Clean profiles with ownership details.
The ability to create a project with basic context — title, description, members, last updated.
Endorsements and light-weight contribution options to encourage sharing.
This version wasn’t about polish. It was about showing that once people could find projects, trust them, and add their own, the system would start to feed itself.
Next
Once the concept was proven, the next phase would add more context and intelligence:
Richer project pages with version history, related outputs and usage stats.
Recommendation features powered by interests and skills, helping people discover work they wouldn’t have searched for directly.
Institutional dashboards so leaders could see activity across departments without micromanaging.
This phase was about depth — building confidence in the system and making it feel genuinely useful day-to-day.
Future
The longer-term vision was ambitious. IVAS could evolve into the backbone of collaboration in non-STEM fields:
Advanced reporting to demonstrate collective impact for funding bids.
Cross-institution initiatives, where multiple groups could pool projects under shared goals.
Integrations with existing academic systems to make adoption seamless.
This was the point where the platform would move beyond a directory into a genuine ecosystem for collaboration.
The roadmap was never just a timeline. It was a discipline. It forced us to strip the problem down to its core, prove that it worked, and then layer in sophistication step by step.
Outcomes
By the end of four months, we had a fully defined MVP design and a roadmap that institutions could get behind. The research, flows and IA gave us a concept strong enough to engage more than 20 institutions and 200 academics in early conversations.
For researchers, IVAS was different because it reflected their reality: small, scattered projects that needed visibility and context. For institutions, it promised oversight without bureaucracy. And for the sector as a whole, it was the first time a platform was built specifically for non-STEM academics.
Even though the project wrapped at the design stage, the outcome was more than research. It was a complete vision that showed exactly how the platform could be built and scaled.
Reflections
IVAS was a crash course in being the sole designer on a 0-to-1 product. I ran every survey, every interview, every flow, every roadmap session. Some days it felt heavy. But it also forced me to hold research, strategy and design together without dropping the thread.

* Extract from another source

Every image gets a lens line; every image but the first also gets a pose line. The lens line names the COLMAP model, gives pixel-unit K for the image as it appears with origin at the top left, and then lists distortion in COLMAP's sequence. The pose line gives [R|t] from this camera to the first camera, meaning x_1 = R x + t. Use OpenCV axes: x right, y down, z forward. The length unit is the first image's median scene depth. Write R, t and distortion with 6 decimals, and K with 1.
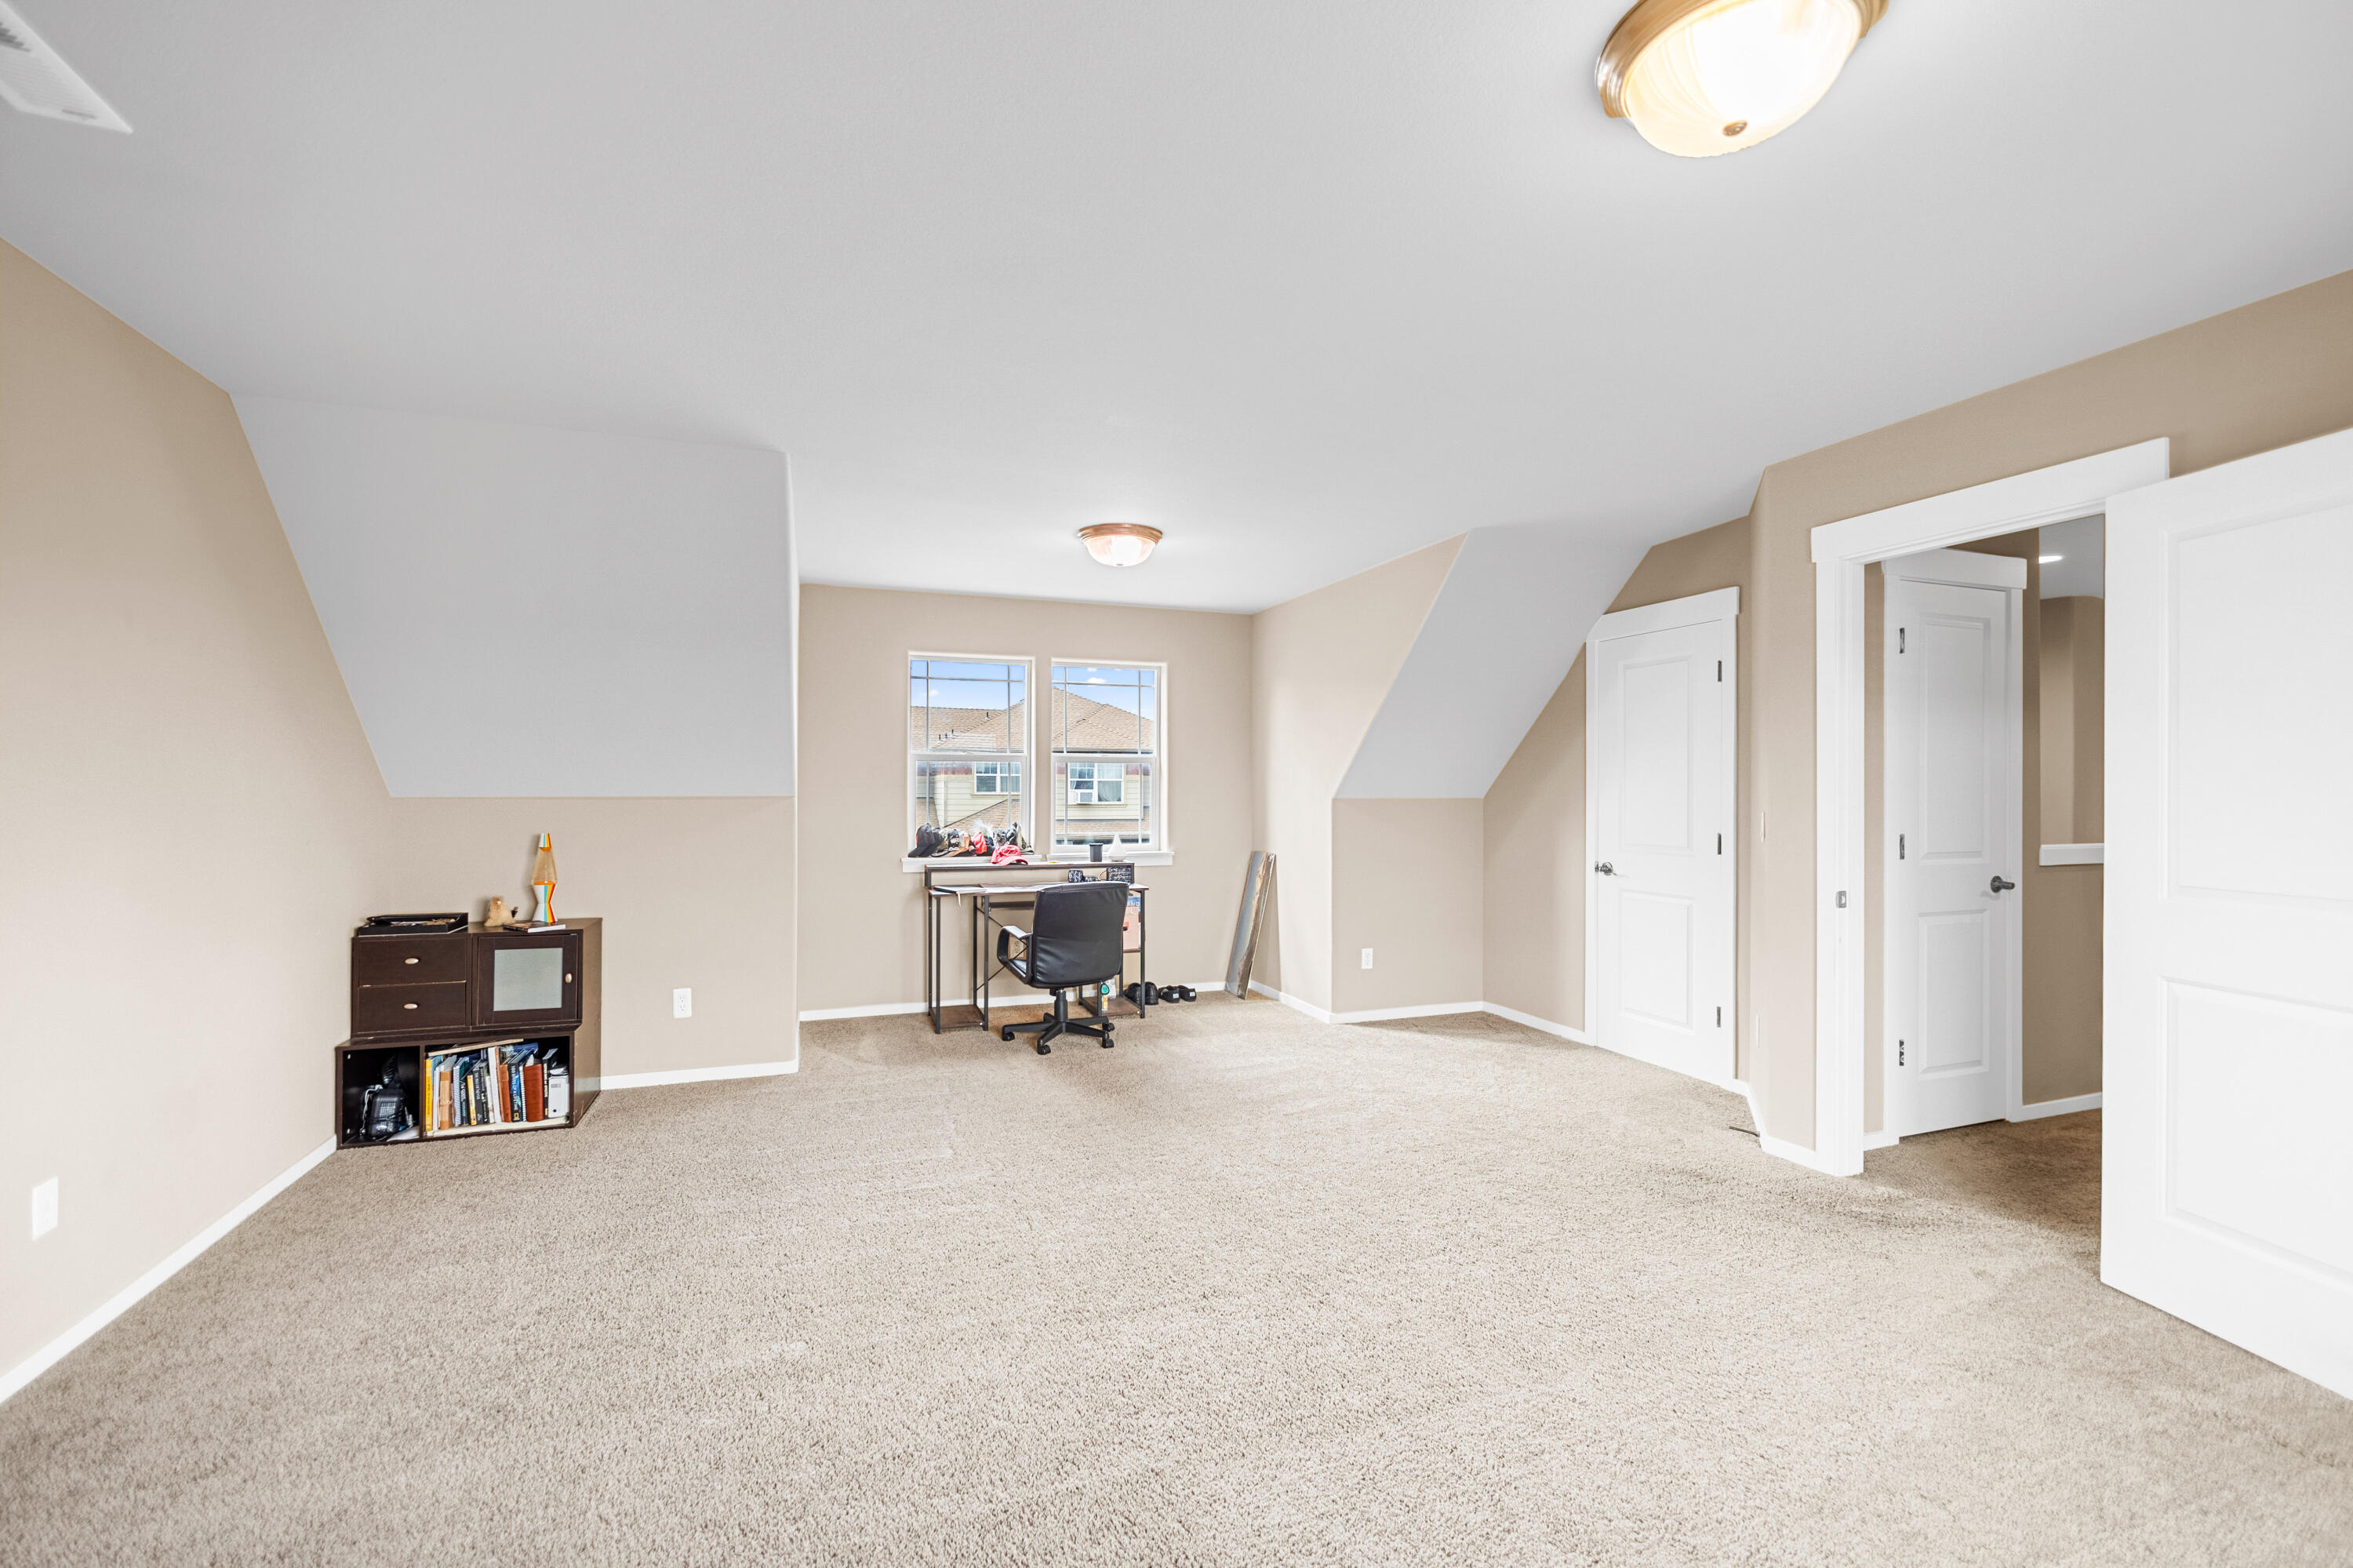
lens RADIAL K [[966.5, 0, 1176.5], [0, 966.5, 784.0], [0, 0, 1]] dist [-0.001102, -0.000102]
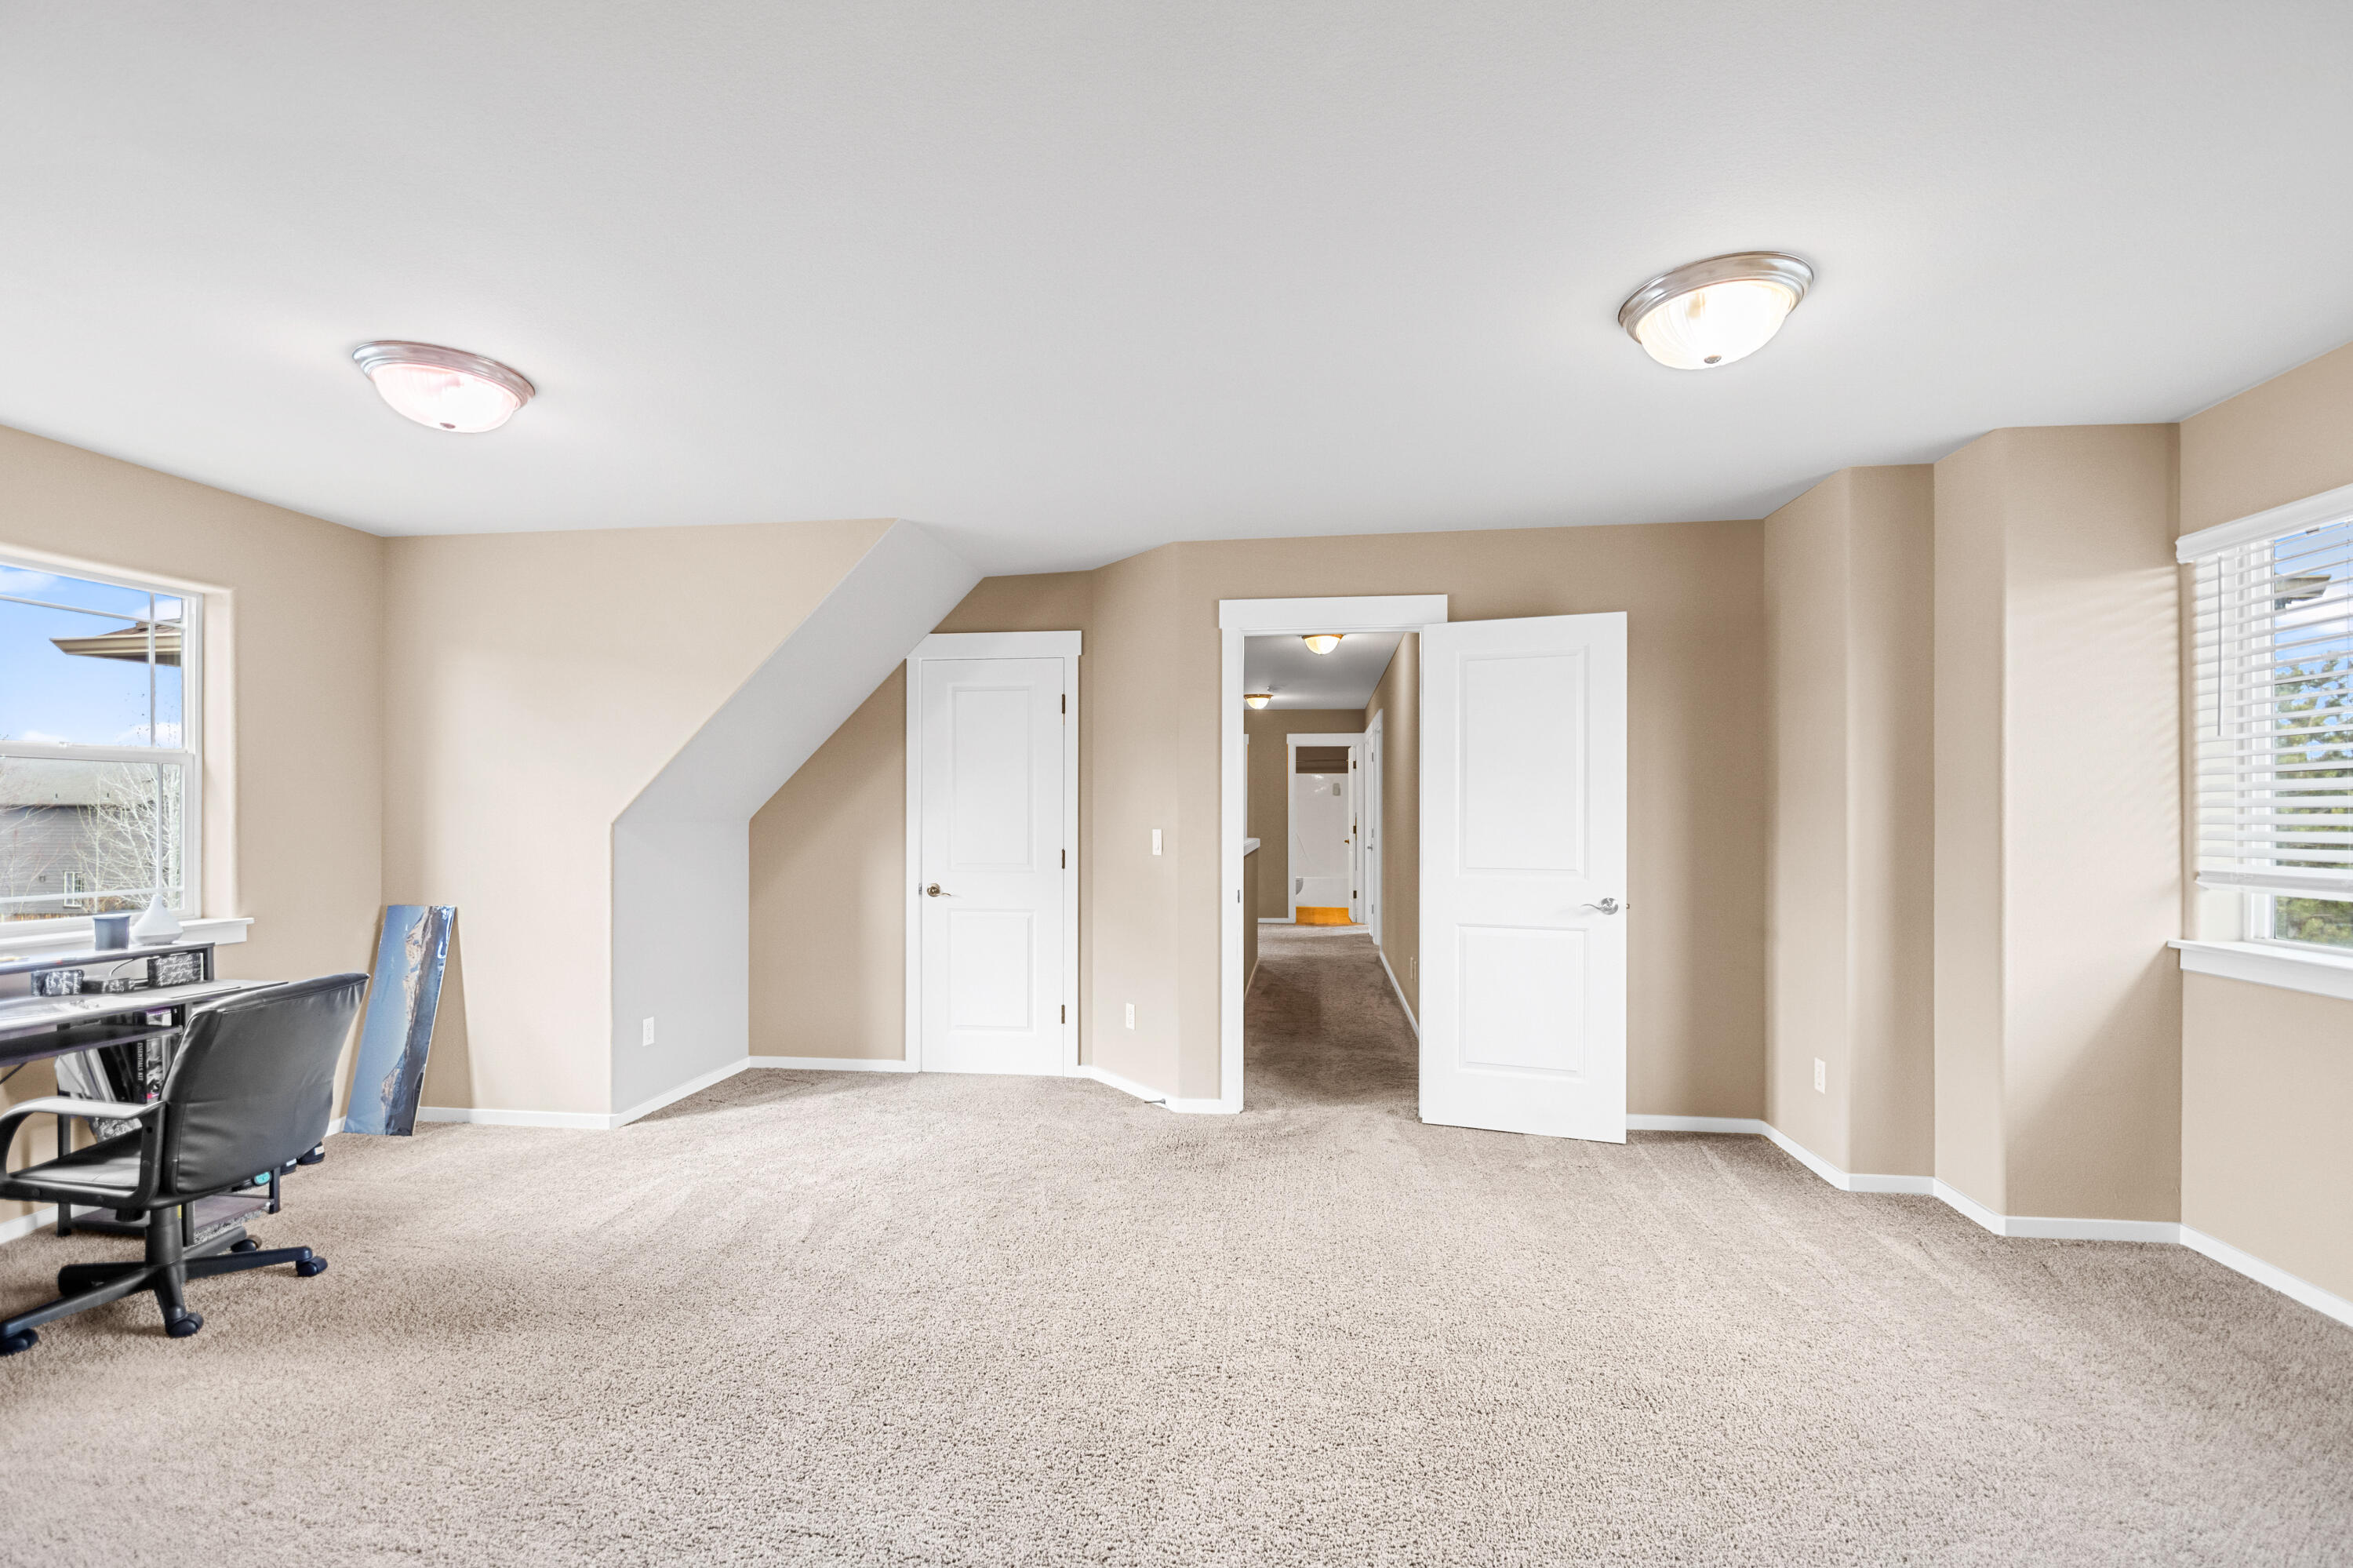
lens RADIAL K [[996.6, 0, 1179.1], [0, 996.6, 800.7], [0, 0, 1]] dist [-0.000882, 0.000118]
pose [[0.482950, 0.008887, 0.875603, -0.364482], [-0.003676, 0.999960, -0.008122, 0.003785], [-0.875640, 0.000704, 0.482964, 0.313698]]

What stayed with me most were the voices of the researchers. They didn’t talk in abstract terms about duplication or inefficiency. They talked about isolation. About feeling in the dark. About missing opportunities that could have changed their work. Those stories became the heartbeat of the design.
The biggest thing I learnt was that designing for collaboration is never just about features. It is about trust, visibility and recognition. If people can’t see each other, they can’t connect. If they don’t trust what they find, they won’t build on it. And if sharing feels like work, they won’t contribute.
IVAS taught me how to take a messy, invisible problem and give it structure. It showed me how to move from insight to flows to a product vision that others could rally around. And it reinforced something I now carry into every project: design isn’t just about solving problems. It’s about creating the conditions for people to change the way they work.